## BEGIN

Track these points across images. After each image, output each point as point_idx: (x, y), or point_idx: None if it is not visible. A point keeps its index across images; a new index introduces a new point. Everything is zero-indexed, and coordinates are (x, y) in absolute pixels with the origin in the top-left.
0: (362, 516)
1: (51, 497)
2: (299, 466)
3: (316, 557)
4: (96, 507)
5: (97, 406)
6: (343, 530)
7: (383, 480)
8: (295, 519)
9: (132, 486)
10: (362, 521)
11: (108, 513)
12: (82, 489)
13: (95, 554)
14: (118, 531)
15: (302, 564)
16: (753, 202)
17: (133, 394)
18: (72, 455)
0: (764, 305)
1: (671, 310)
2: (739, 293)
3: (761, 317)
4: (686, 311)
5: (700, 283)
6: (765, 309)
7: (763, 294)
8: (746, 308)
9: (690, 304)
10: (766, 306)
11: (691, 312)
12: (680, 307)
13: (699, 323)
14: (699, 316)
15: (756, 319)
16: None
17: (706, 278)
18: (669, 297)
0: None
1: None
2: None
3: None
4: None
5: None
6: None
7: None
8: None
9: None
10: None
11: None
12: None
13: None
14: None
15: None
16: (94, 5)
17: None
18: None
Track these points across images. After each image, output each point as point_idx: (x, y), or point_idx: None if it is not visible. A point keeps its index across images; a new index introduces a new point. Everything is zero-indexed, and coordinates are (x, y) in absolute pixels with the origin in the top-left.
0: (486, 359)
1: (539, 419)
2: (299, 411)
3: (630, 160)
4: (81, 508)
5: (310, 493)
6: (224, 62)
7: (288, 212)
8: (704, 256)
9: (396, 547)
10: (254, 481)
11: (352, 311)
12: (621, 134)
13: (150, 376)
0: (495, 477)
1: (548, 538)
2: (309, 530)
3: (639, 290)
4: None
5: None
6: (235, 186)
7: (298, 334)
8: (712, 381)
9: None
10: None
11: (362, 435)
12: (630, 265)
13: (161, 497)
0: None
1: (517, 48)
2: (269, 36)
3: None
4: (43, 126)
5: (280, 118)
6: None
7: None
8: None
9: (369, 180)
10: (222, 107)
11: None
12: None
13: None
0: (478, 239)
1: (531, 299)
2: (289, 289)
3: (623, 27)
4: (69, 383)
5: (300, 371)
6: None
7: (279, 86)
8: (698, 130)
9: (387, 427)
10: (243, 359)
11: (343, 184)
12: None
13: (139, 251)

## END

Exercise brief -> Recast the material above as a numbered list, leaving out any blank lines. Begin at its first line and stop after the line that contains "1: (671, 310)".

Exercise solution ->
1. Track these points across images. After each image, output each point as point_idx: (x, y), or point_idx: None if it is not visible. A point keeps its index across images; a new index introduces a new point. Everything is zero-indexed, and coordinates are (x, y) in absolute pixels with the origin in the top-left.
2. 0: (362, 516)
3. 1: (51, 497)
4. 2: (299, 466)
5. 3: (316, 557)
6. 4: (96, 507)
7. 5: (97, 406)
8. 6: (343, 530)
9. 7: (383, 480)
10. 8: (295, 519)
11. 9: (132, 486)
12. 10: (362, 521)
13. 11: (108, 513)
14. 12: (82, 489)
15. 13: (95, 554)
16. 14: (118, 531)
17. 15: (302, 564)
18. 16: (753, 202)
19. 17: (133, 394)
20. 18: (72, 455)
21. 0: (764, 305)
22. 1: (671, 310)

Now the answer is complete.